Impact des lignes THT : RTE se défend

Le 28 octobre dernier, le Tribunal de Grande Instance de Tulle condamnait RTE à payer au Groupement Agricole d’Exploitation en Commun (GAEC) Marcouyoux de Latronche en Corrèze,  la somme de 390 000 Euros à titre de dommages-intérêts compensatoires de ses préjudices. Une décision liée au surplomb de cet élevage par une ligne Très Haute Tension. RTE a décidé aussitôt d’interjeter appel de cette décision.

Face à l’échos qu’en ont fait les médias, dont Enerzine, RTE tient à préciser sa position.

"Des problèmes de gêne, rencontrés exceptionnellement par certains élevages, peuvent être dus aux courants électriques parasites, phénomènes physiques bien connus", explique RTE.

"Les « courants électriques parasites » ou « courants de fuite » sont des courants électriques qui circulent dans des structures métalliques non prévues à cet effet. Ils peuvent parfois s’observer dans certaines exploitations agricoles, où les structures métalliques de grandes dimensions (charpentes, barrières, mangeoires,…) favorisent leur circulation."

RTE souligne que "contrairement à ce qui a pu être affirmé, ces phénomènes ne doivent pas être confondus avec les champs magnétiques. Depuis de nombreuses années, RTE a engagé sur les courants électriques parasites de multiples actions en lien avec la profession agricole permettant de résoudre ces problèmes de gêne, dans les rares cas où ils se produisent."

"Dans les bâtiments d’élevage, en particulier, les équipements électriques ou électroniques sont nombreux, générant potentiellement des courants de fuite. Ces bâtiments sont également constitués de masses et structures métalliques importantes exposés aux intempéries, à l’humidité, aux poussières, aux chocs et à la corrosion (notamment par les lisiers, les aliments, les engrais), ce qui accélère leur vieillissement et dégrade leurs raccordements à la terre."

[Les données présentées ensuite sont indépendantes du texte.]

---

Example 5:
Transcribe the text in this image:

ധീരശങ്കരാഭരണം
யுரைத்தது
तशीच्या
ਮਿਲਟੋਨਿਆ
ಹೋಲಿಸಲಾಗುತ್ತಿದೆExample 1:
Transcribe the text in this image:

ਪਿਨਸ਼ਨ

"En toute hypothèse, les courants parasites sont très en deçà des seuils de risque d’électrisation, et n’ont rien à voir avec les champs magnétiques."

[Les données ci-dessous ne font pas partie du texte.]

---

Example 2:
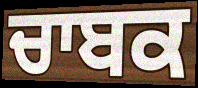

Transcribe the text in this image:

ਚਾਬਕ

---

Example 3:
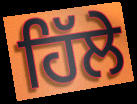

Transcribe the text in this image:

ਹਿੱਲੇ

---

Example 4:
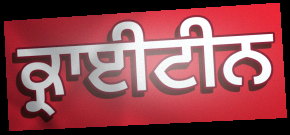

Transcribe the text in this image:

ਕ੍ਰਾਈਟੀਨ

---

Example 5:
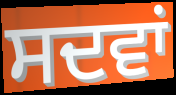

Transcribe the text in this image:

ਸਦਵਾਂ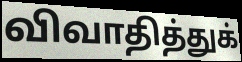
விவாதித்துக்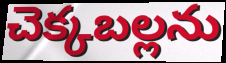
చెక్కబల్లనుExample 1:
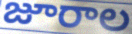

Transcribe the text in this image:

జూరాల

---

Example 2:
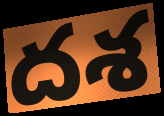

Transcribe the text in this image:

దశ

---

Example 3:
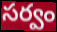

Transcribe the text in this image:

సర్వం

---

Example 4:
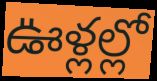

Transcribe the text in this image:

ఊళ్లల్లో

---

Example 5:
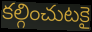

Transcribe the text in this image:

కల్గించుటకై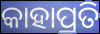
କାହାପ୍ରତି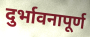
दुर्भावनापूर्णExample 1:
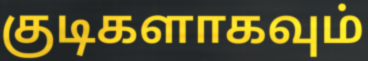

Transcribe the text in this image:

குடிகளாகவும்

"Ces courants peuvent être éliminés par des mesures simples : la mise à la terre appropriée des structures métalliques (abreuvoirs, barrières, salles de traite, etc…) ou le respect des normes électriques en vigueur pour la construction des bâtiments permettent d’éviter leur apparition."

"RTE propose depuis de nombreuses années à tous les agriculteurs qui le souhaitent un diagnostic technique pour déterminer la nature des courant électriques qui pourraient apparaître dans une exploitation. Cet appui est réalisé par le Groupe Permanent de Sécurité Electrique, constitué, sous l’égide du Ministère de l’Agriculture et de la Pêche, des représentants de la profession agricole et de vétérinaires. Depuis sa création en 1999, le GPSE est intervenu à de nombreuses reprises à la demande d’exploitants. Les diagnostics ont nécessité une intervention plus approfondie dans une dizaine de cas afin de résoudre les problèmes de gêne."

"Dans le cas du GAEC Marcouyoux, une telle intervention a été proposée à plusieurs reprises afin d’établir un diagnostic complet de l’exploitation (diagnostic électrique, sanitaire et zootechnique), mais elle a été refusée par l’exploitant."

"Afin d’approfondir la connaissance en la matière, RTE et les professionnels agricoles ont engagé depuis plusieurs années un programme d’études spécifique au sein de la ferme expérimentale d’AgroParisTech (située à Paris-Grignon-Plaisir dans les Yvelines).

RTE rappelle qu’il est "un partenaire de la profession agricole via notamment une convention avec l’Assemblée Permanente des Chambres d’Agriculture (A.P.C.A.), signée en 2005."